Ma la 4C non è affatto un’auto per molti e non solo perché ne verranno costruite 3.500 all’anno, delle quali solo 1.000 resteranno in Italia. Sono sicuramente molti di più quelli che, ogni dodici mesi, potrebbero scaricare 53mila euro e spicci (a salire) sulla scrivania di un concessionario Alfa, ma quanti poi sarebbero capaci di usarla e apprezzarla nel modo giusto? La 4C è tanto bella ed eccitante da vedere, quanto “professionale” e burbera da usare. Salirci, per la verità, è piuttosto facile, ma gia? scendere lo è di meno. Dentro, lo spazio vitale è più che sufficiente per i normotipi, ma non è detto che si trovi un posto per lo smartphone (nessun problema, invece, per un Nokia degli Anni ’90). In manovra occorrono bicipiti, tricipiti e pettorali tonici per girare il volante, perché manca il servosterzo, e sensi da Uomo Ragno, perché la visibilità posteriore è ansiogena e il radar di parcheggio, optional, potrebbe non bastare.
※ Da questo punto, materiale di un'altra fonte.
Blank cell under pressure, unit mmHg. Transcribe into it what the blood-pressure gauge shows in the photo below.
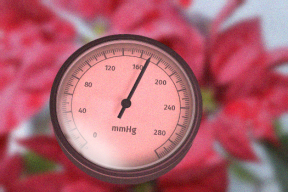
170 mmHg
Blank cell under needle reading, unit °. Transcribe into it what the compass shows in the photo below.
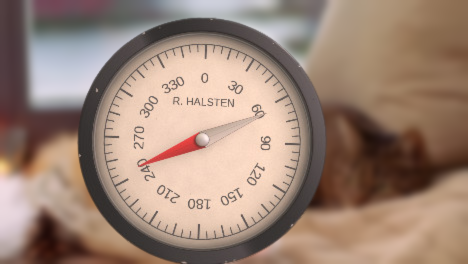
245 °
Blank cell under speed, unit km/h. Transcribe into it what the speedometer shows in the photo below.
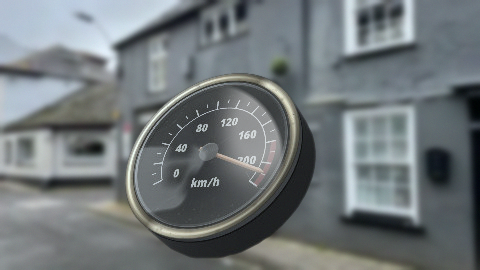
210 km/h
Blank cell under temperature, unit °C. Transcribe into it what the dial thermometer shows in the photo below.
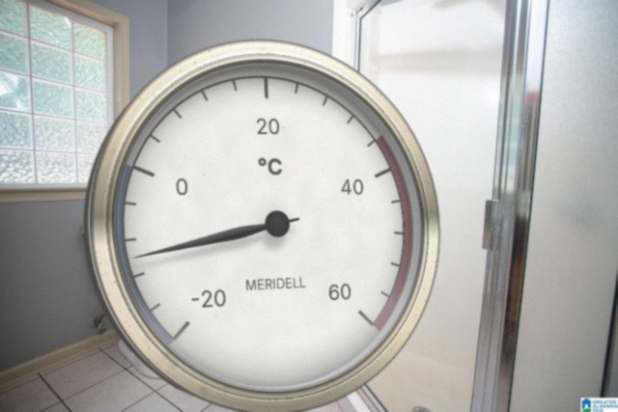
-10 °C
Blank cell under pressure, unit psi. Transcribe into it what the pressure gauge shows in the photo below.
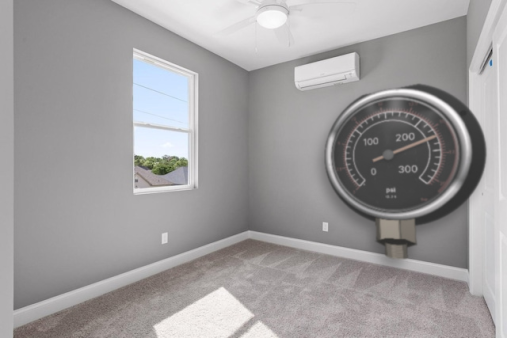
230 psi
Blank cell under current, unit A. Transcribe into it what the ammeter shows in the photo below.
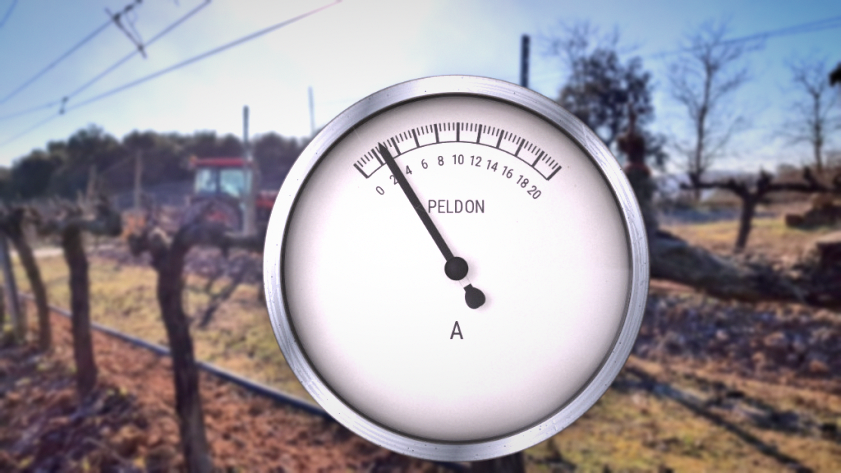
2.8 A
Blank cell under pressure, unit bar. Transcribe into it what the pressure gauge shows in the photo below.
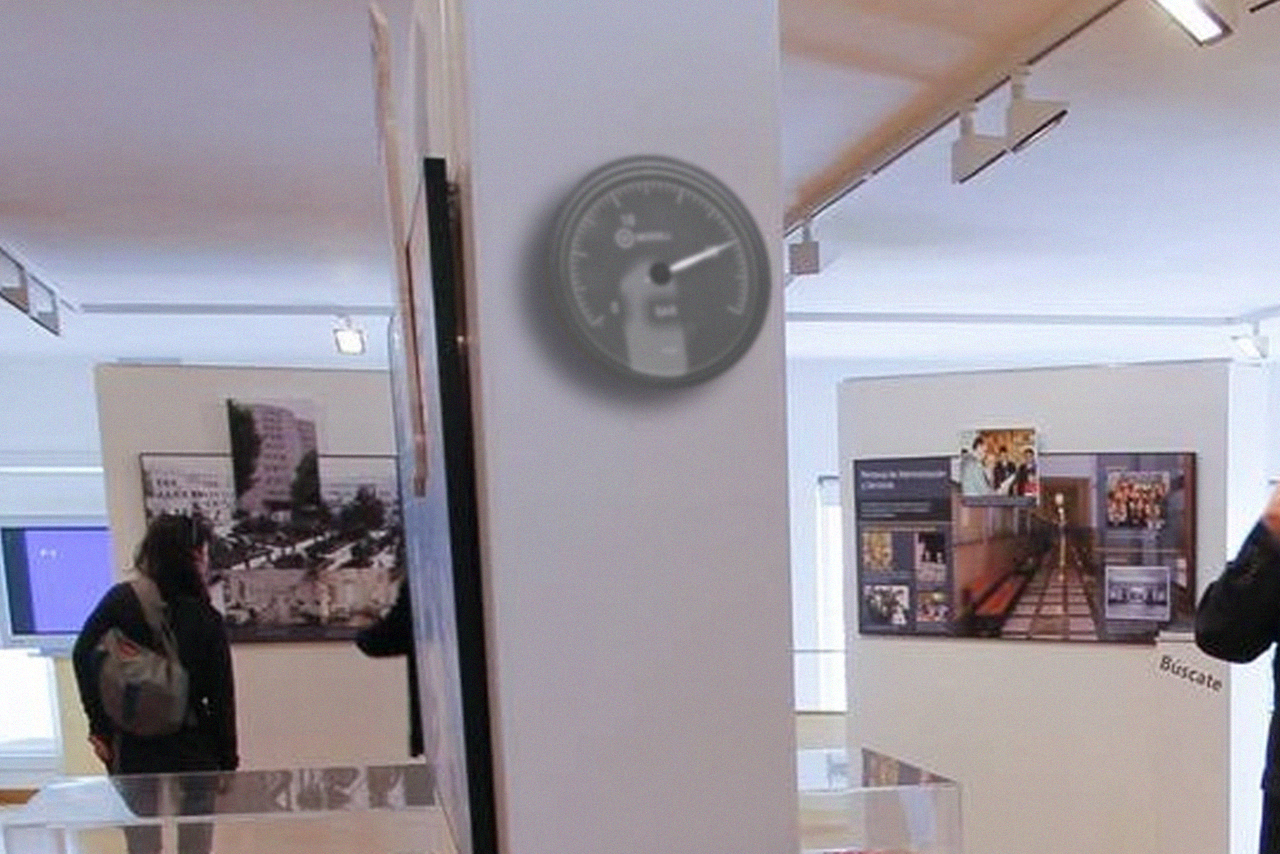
20 bar
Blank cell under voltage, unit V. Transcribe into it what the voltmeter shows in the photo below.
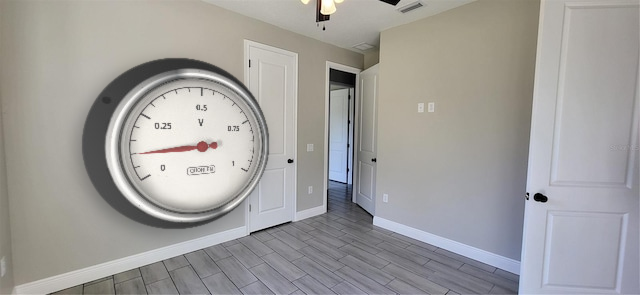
0.1 V
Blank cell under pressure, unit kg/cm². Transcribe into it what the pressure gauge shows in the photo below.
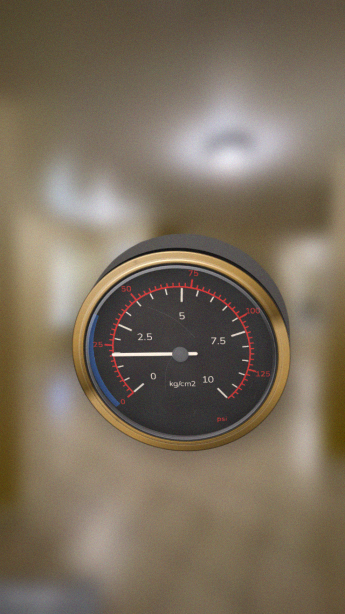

I tumulti del motore, che si agita a pochi centimetri dagli occipiti di chi è a bordo, sono più tormentosi proprio alla velocità autostradale (quella Codice, per lo meno) ed è meglio non guidare quando si è costipati, perché, con uno sterzo dal gioco quasi nullo al centro, ogni starnuto significa una deviazione dalla traiettoria voluta. Certi dettagli interni da Panda, poi, sono un po’ indigesti, perché 53mila euro saranno anche pochi per mettersi dietro un’Aston Martin V12 Vantage in pista, ma sono pur sempre 53mila euro.
Però la 4C è una vera “dream car”, alla quale si può perdonare tanto perché provoca emozioni da “ultras” a chi la vede, ha i cromosomi da auto da corsa e quando si è a gas spianato imprime sulla faccia di chi guida un sorriso estatico, spesso un po’ inebetito e indelebile. E sappiamo bene quanto il buonumore allunghi la vita. Insomma con la 4C adesso l’Alfa ha creato la punta dell’iceberg.